Randomness Vs. Reason
Bill said: Have you considered possibly getting rid of user options within the framework, and relying instead on a system that represents your best estimate of the player's value?
I consider it a feature, not a bug, that Reference and Fangraphs each implemented their own version of WAR without my involvement or blessing. And when I create my own implementation of WAR for Baseball Savant, I'll make different choices.
The key, for me, is that I'll be able to trace the value down to the single play level. Someone will be able to ask "How much did Stanton's double on Aug 4, 2023 at Fenway, with a runner on 1B, in the 7th inning, down by 3 affect his value?", and I will be able to give a specific answer. It may not be the answer that Bill James or Joe Posnanski or John Doe would want to give because you might each see that situation in a different way, but I would at least be able to state the plausible reason for it.
Tom Tango
****************************************************
It's not a feature, Tom. It's a bug. It’s a gigantic bug. It is a bug which might ultimately destroy your life’s work.
Or not. Maybe it’s a feature; who knows.
This probably seems like an odd place from which to launch the essay, but the 19th century landscape architect Frederick Law Olmstead took the opposite position from yours. Olmstead, for those of you who recognize the name but can’t quite place it, is the king of landscape architects, the father of the field. If you live in a city, no matter what city it is, it is likely that the largest and most prominent green space in your town was laid out by Olmstead—or if not Olmstead, at least by one of his acolytes.
Olmstead was endlessly frustrated by cities attempting to force things into the spaces he had created. No sooner would Olmstead dedicate the park that he had designed than people would show up wanting to chip off a piece of it as a place for a flower garden, or a band shell, or a gazebo, or a petting zoo, or a playground, or an open-air theater, or God knows what. This drove Olmstead absolutely bonkers. "Suppose that an architect designed a beautiful building," he would say. . . .not these words but something like it. "Suppose that an architect designed a fantastically beautiful building, but as soon as he had cut the ribbon, people would line up wanting to put a candy store in the lobby, or a small lending library, or a local version of the Hyde Park Speaker’s Corner.
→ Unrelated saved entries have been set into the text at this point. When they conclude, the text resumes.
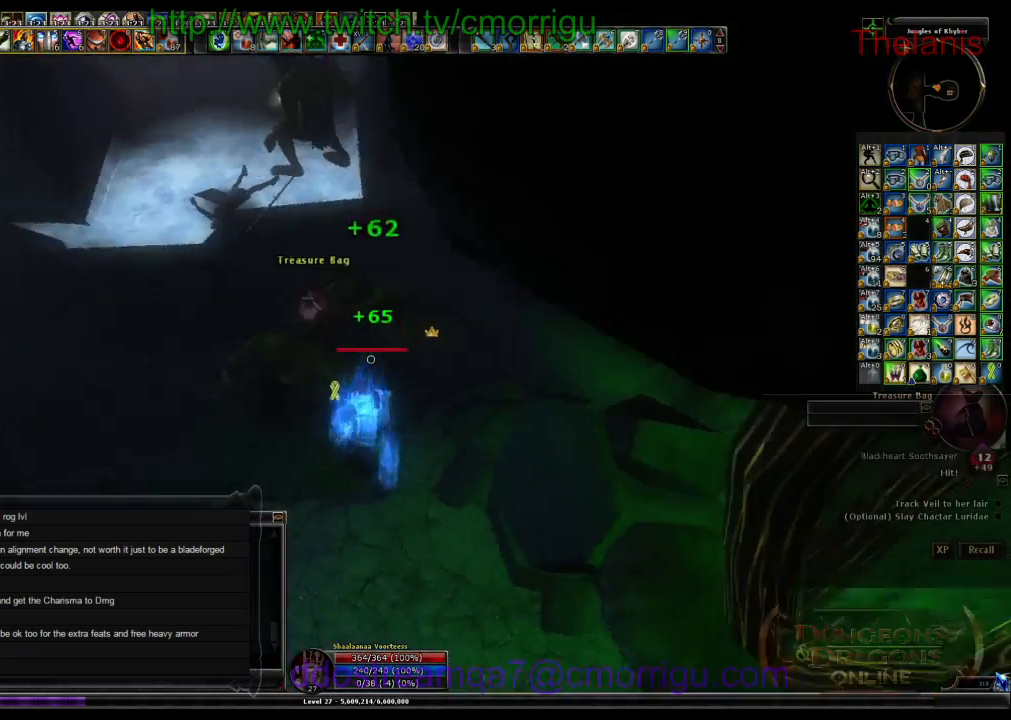
{"keys": ["w"], "events": [[233, "a", "down"], [467, "w", "down"], [500, "a", "up"]]}
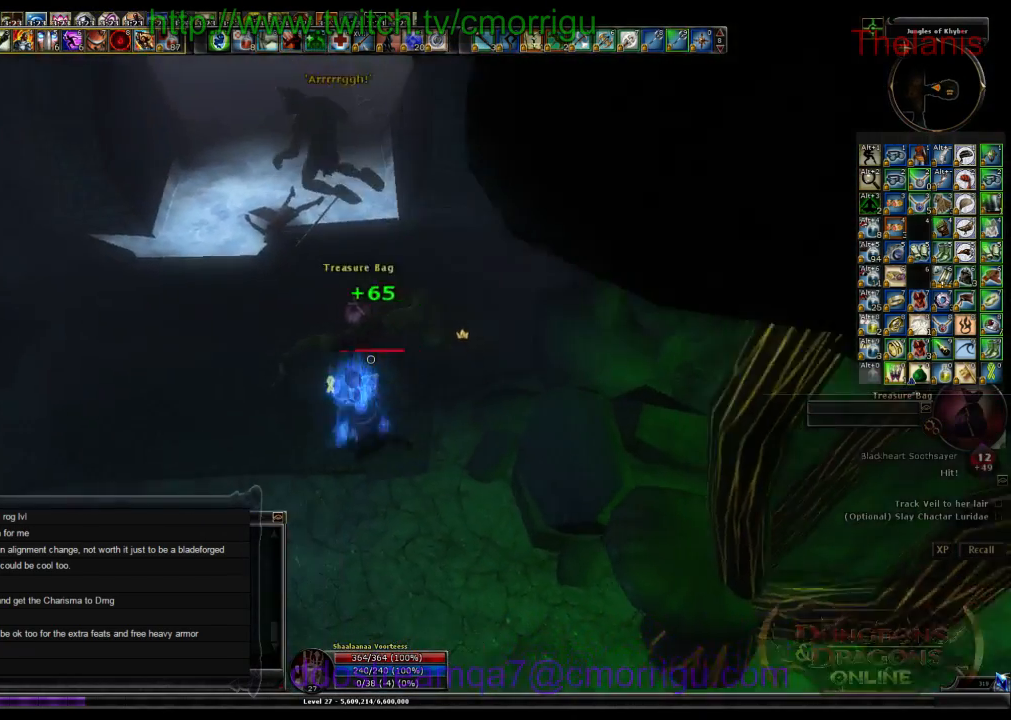
{"keys": [], "events": [[133, "w", "up"]]}
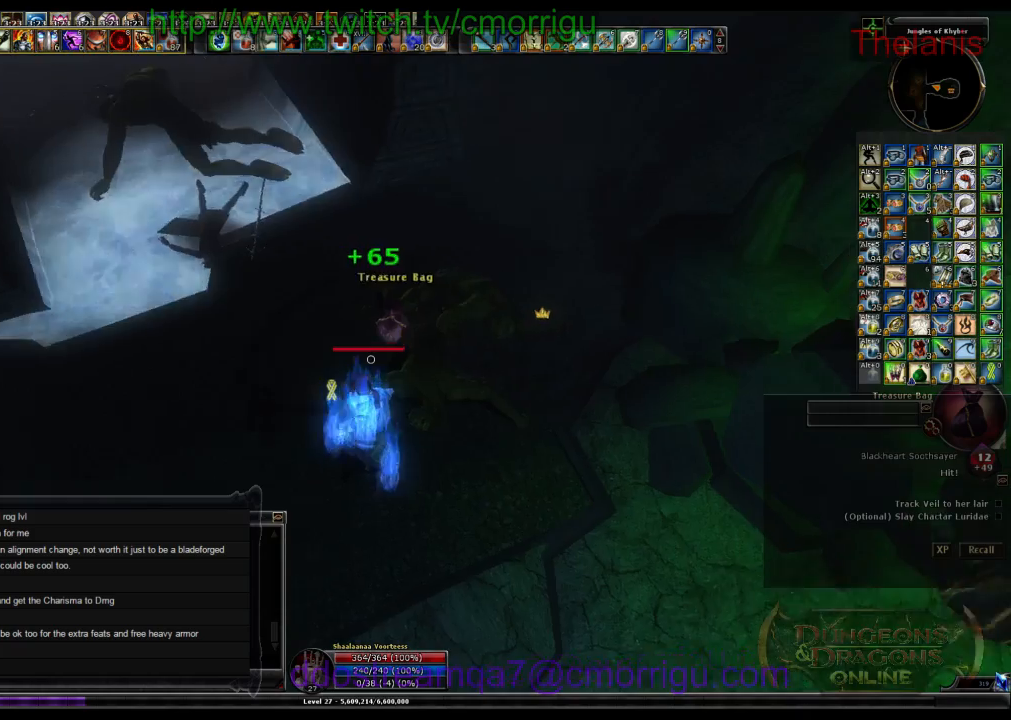
{"keys": [], "events": []}
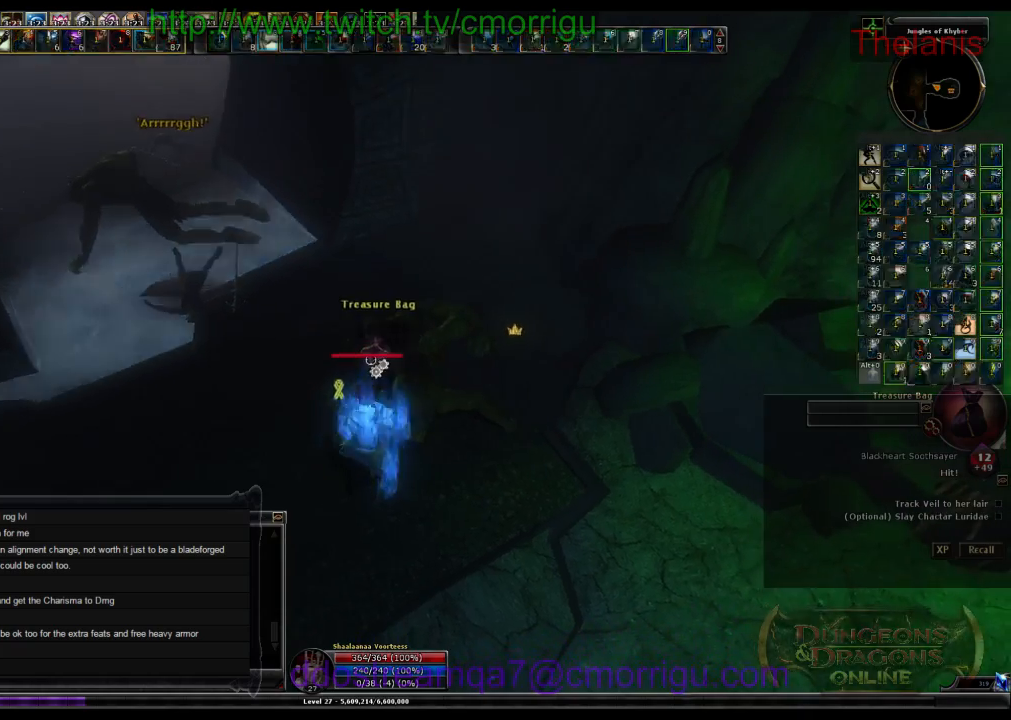
{"keys": ["a", "w"], "events": [[200, "a", "down"], [200, "w", "down"]]}
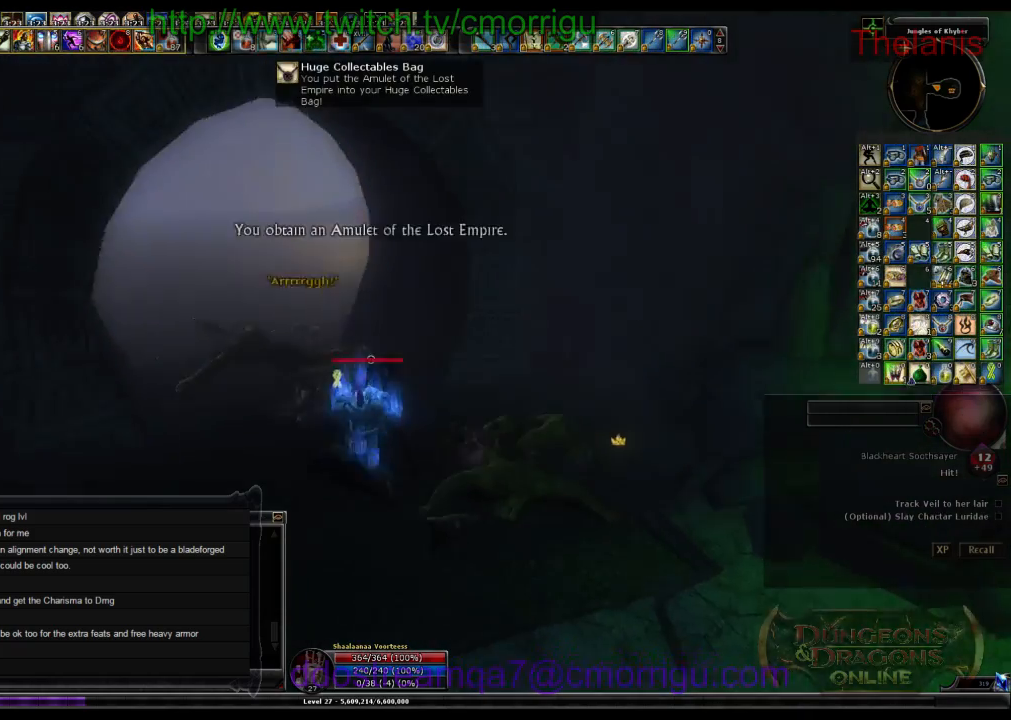
{"keys": ["w"], "events": [[167, "a", "up"]]}
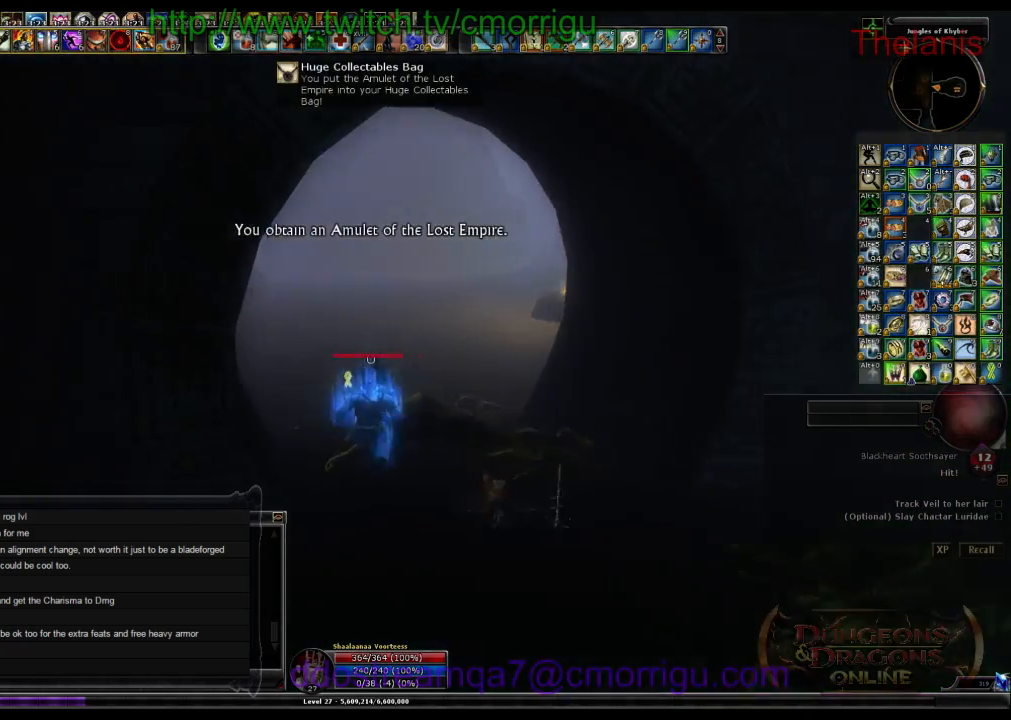
{"keys": ["a", "w"], "events": [[100, "a", "down"]]}
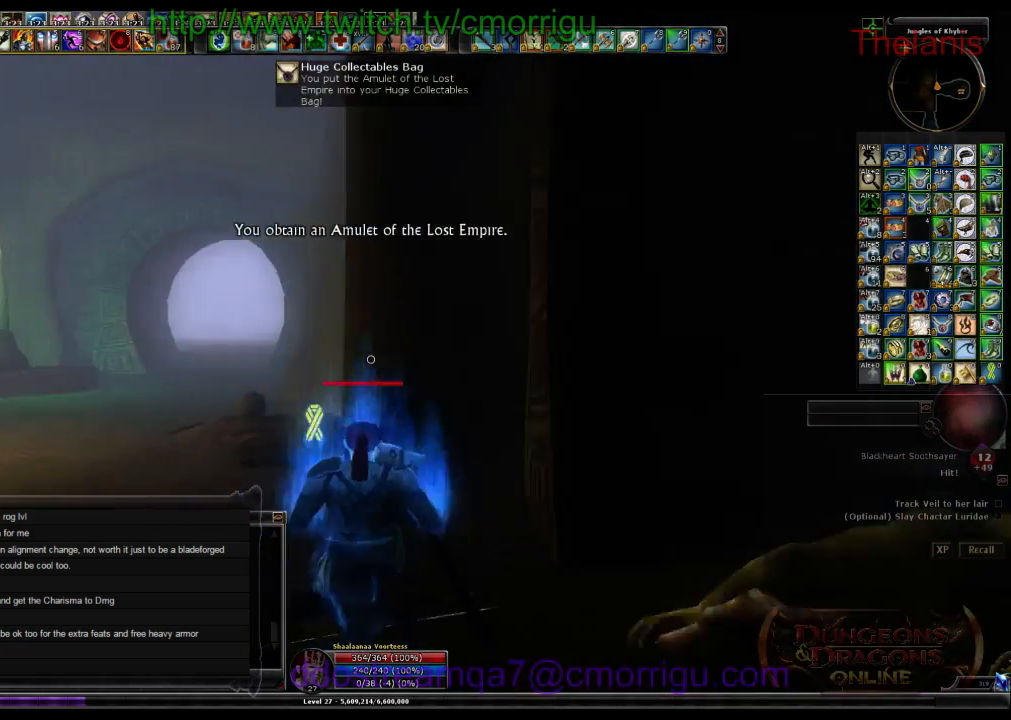
{"keys": ["w"], "events": [[433, "a", "up"]]}
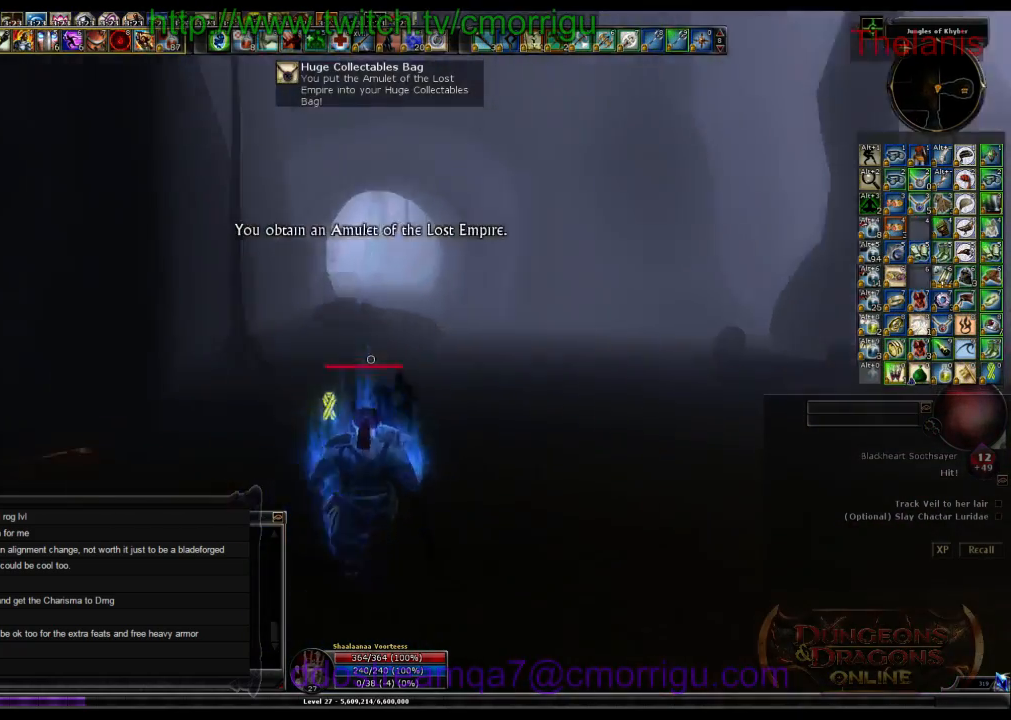
{"keys": ["w"], "events": []}
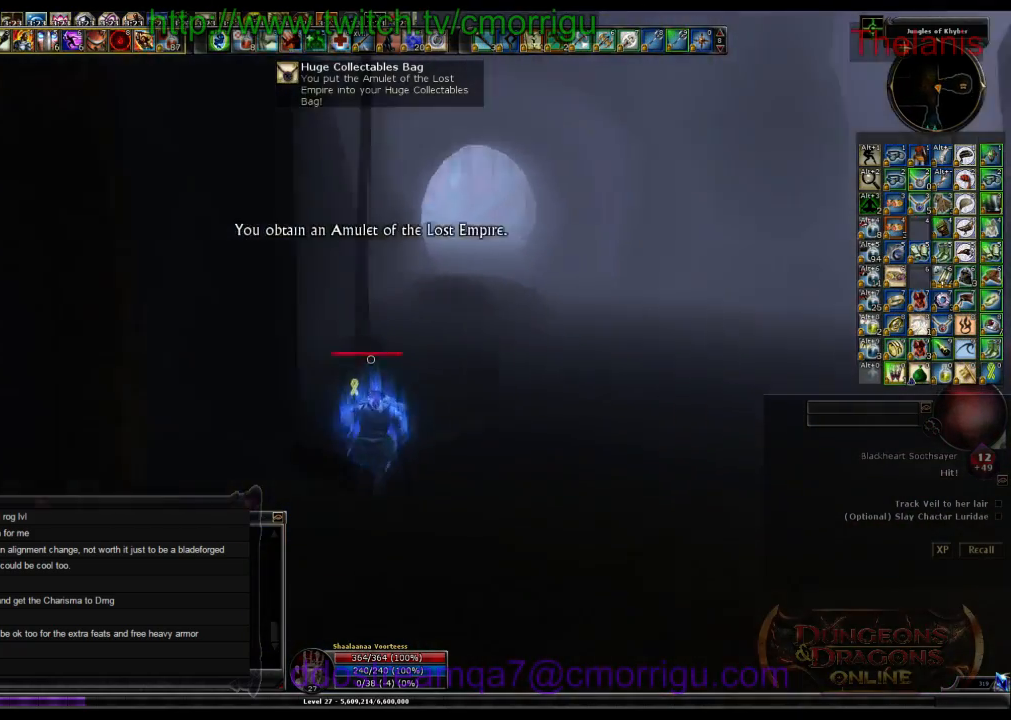
{"keys": ["w"], "events": [[33, "d", "down"], [300, "d", "up"]]}
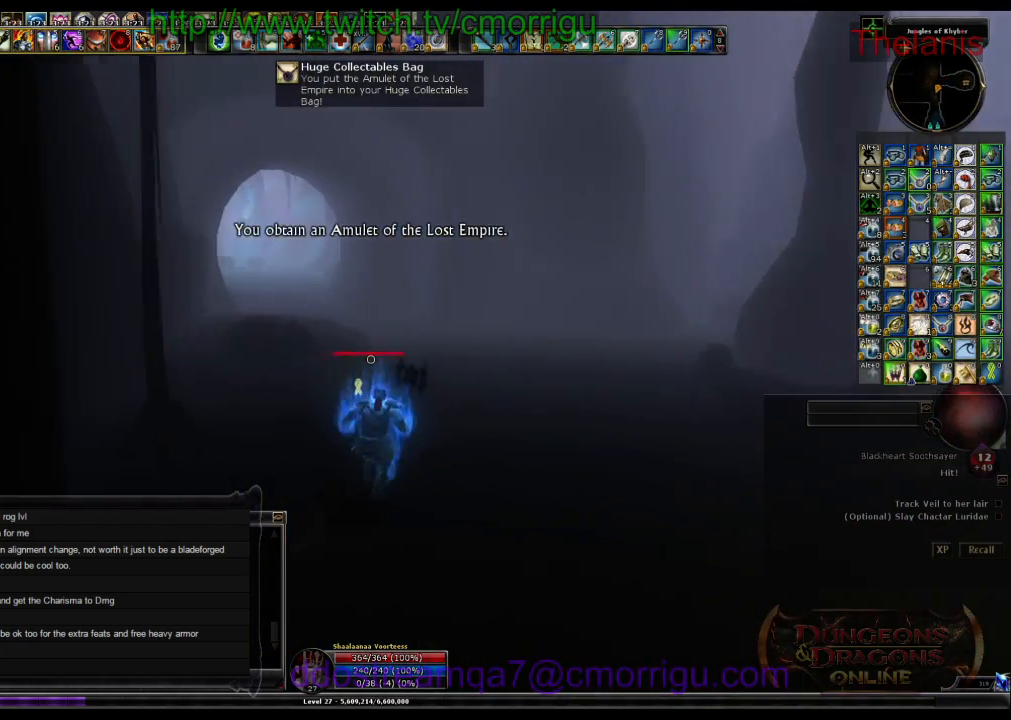
{"keys": ["w"], "events": []}
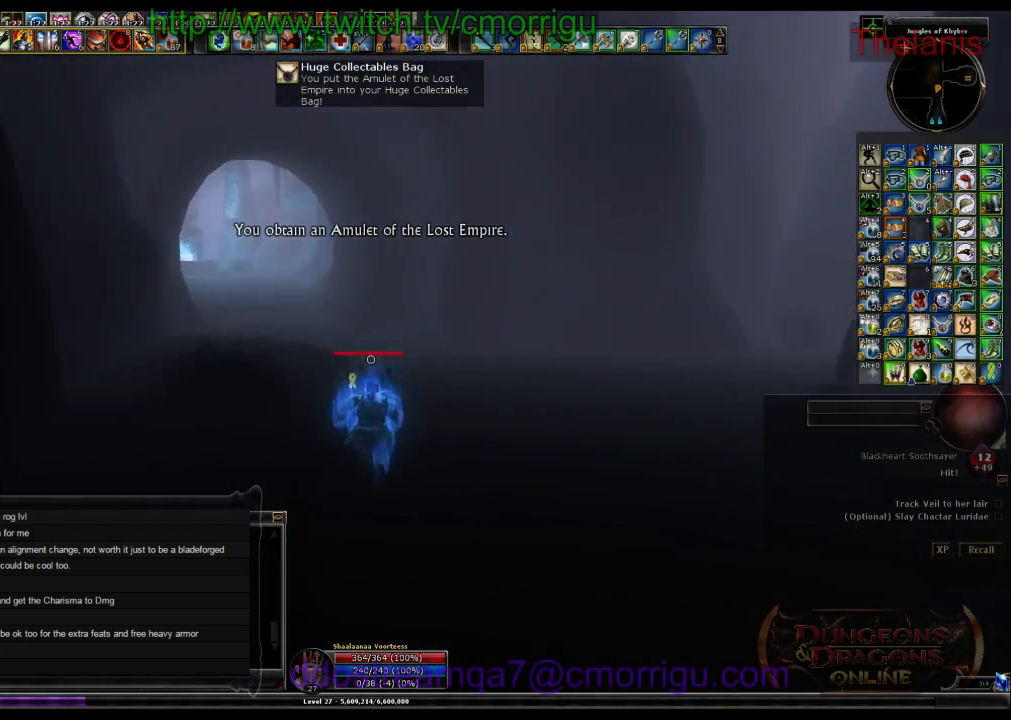
{"keys": ["w"], "events": []}
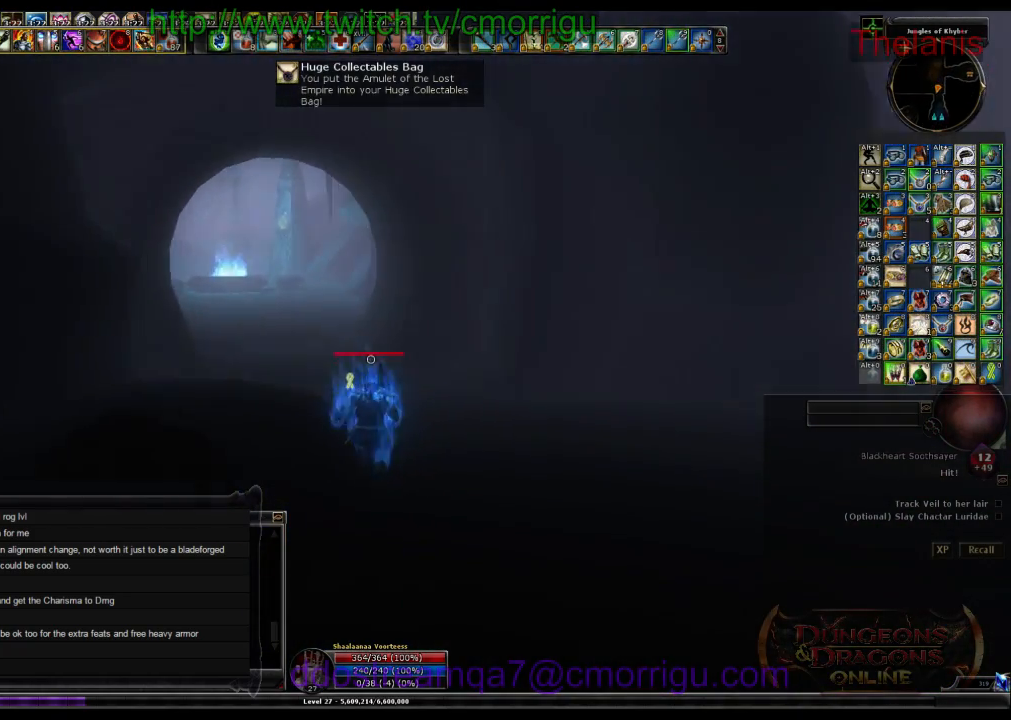
{"keys": ["w"], "events": []}
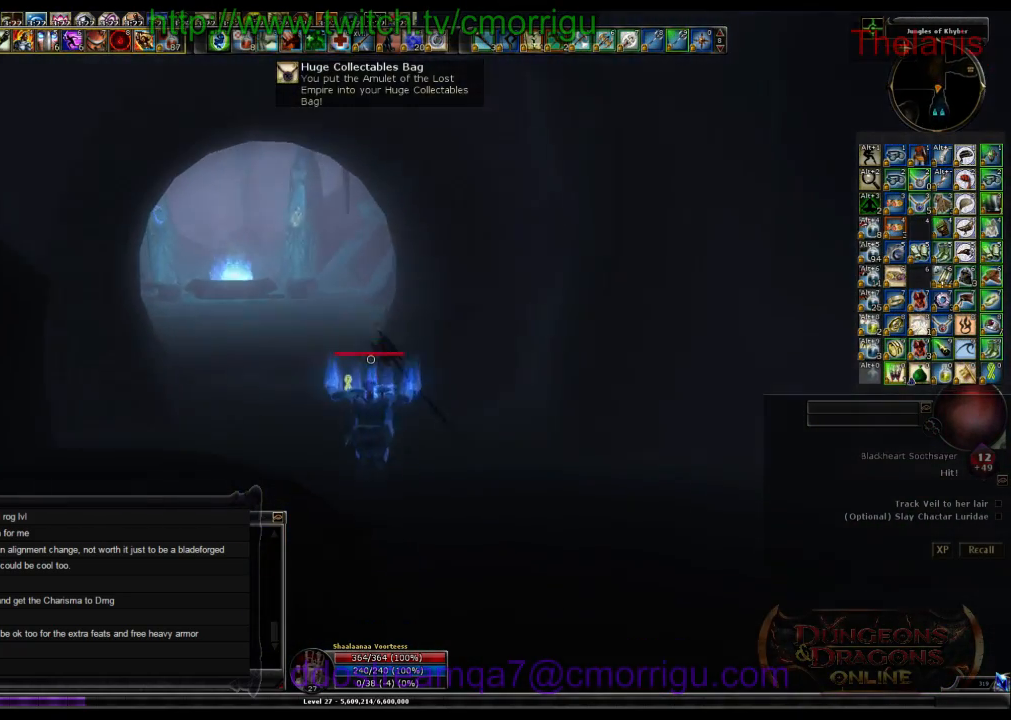
{"keys": ["w"], "events": []}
If this was the way it was, there would be no beautiful buildings."
On the one hand I could see Olmstead’s point; on the other hand, it was a fantastically arrogant position, as if Olmstead by his genius had claimed permanent dominion over a good-sized portion of every city center. In the 120 years since his death, some cities have crowded his "emerald necklaces" with all manner of alternative uses, while others have more or less kept their hands off. Many of the other uses are now among the blessings of the city, and some of them at not among the blessings of the city. You can argue it either way. As I see it, Tom has invited people to use his art museum as a public toilet.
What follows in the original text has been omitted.